Em parceria com universidades, estudantes participam como voluntários, em um estágio supervisionado ou atividade de extensão de diversos cursos. Os encontros contam com atividades lúdicas, elaboradas pelos estagiários das universidades ou pelos voluntários permanentes do projeto, bem como contam com a atividade física realizada através do surfe. No fim do encontro, os presentes são convidados a agradecer a Deus pela oportunidade de fazer o bem e é servido um lanche para todos.

Alguns alunos chegaram ao projeto com quadro depressivo, bem como seus pais ou mães. Eles costumam dizer que frequentar o Estrelas do Mar é, entre outras coisas, uma terapia emocional.

A função do voluntário, explica Anne, é interagir com o aluno e acompanhá-lo no momento do surfe. Se a pessoa novata não tiver experiência com o surfe, ela segue para o mar acompanhada com um voluntário experiente ou com um dos alunos que não praticam o surfe, mas ainda assim frequentam o projeto.

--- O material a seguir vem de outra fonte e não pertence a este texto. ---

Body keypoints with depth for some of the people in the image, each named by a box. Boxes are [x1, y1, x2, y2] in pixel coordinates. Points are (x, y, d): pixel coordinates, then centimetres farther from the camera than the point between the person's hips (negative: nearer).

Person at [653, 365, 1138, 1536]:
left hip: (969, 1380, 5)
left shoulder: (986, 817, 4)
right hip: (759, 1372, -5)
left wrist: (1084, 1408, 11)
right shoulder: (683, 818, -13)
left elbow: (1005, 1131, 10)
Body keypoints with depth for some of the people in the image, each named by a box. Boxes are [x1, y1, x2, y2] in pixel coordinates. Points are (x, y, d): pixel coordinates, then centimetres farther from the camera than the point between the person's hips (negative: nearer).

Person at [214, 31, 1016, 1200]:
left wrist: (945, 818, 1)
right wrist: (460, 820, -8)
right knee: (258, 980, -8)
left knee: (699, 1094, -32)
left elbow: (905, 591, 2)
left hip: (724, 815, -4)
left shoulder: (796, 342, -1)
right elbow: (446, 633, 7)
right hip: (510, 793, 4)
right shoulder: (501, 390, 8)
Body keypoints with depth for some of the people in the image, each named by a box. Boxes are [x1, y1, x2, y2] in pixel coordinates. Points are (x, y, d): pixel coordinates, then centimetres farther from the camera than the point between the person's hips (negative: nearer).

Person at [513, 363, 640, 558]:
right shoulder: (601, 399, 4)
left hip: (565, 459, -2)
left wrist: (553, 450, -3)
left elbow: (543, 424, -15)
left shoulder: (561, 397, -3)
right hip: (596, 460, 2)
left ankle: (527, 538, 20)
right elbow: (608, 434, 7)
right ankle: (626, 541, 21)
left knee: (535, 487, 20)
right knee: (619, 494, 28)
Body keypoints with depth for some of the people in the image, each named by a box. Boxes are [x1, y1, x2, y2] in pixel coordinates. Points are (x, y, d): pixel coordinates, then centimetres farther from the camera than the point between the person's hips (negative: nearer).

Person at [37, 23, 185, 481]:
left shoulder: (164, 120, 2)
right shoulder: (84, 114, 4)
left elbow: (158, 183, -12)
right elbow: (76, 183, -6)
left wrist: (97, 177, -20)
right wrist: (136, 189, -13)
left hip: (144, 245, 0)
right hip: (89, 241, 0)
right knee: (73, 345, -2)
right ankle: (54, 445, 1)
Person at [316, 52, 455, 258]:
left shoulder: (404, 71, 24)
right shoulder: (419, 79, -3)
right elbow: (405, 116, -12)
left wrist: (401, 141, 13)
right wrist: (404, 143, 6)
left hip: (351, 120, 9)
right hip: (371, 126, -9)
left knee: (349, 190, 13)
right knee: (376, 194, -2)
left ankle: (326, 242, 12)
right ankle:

"Sim, alguns alunos não participam do momento do surfe, mas não perdem um encontro sequer. Percebemos com isso o quanto o acolhimento que ofertamos no projeto é importante e indubitavelmente valorizado pelos assistidos", ressaltou.

O menino e o mar

A dona de casa Eliene de Araújo tem um filho com paralisia cerebral. Jefferson dos Santos participa do projeto e diz que é o melhor do mundo.

"Eu conheci através de uma mãe que já frequentava. Levei meu filho e nos apaixonamos. Ele tinha medo de entrar no mar. Agora, ele só está feliz quando está no projeto. Eu acho que ele gosta, mas de estar lá do que em casa. Esse casal e todos que faz parte do projeto são anjos que Deus mandou para a nossa vida", disse a Ecoa.

Quando iniciaram o projeto, o casal não tinha dimensão da sensação e do sentimento gerado por fazer o outro ser feliz. A alegria, continua Anne, é o ponto referencial dos encontros e uma meta comumente atingida.

"Cada grito de alegria, cada sorriso gerado pela troca mútua de carinho e amor é impagável. Acreditamos que, mais do que vir ao mundo para brilhar, viemos para sermos luz na vida de outras pessoas", diz a PM.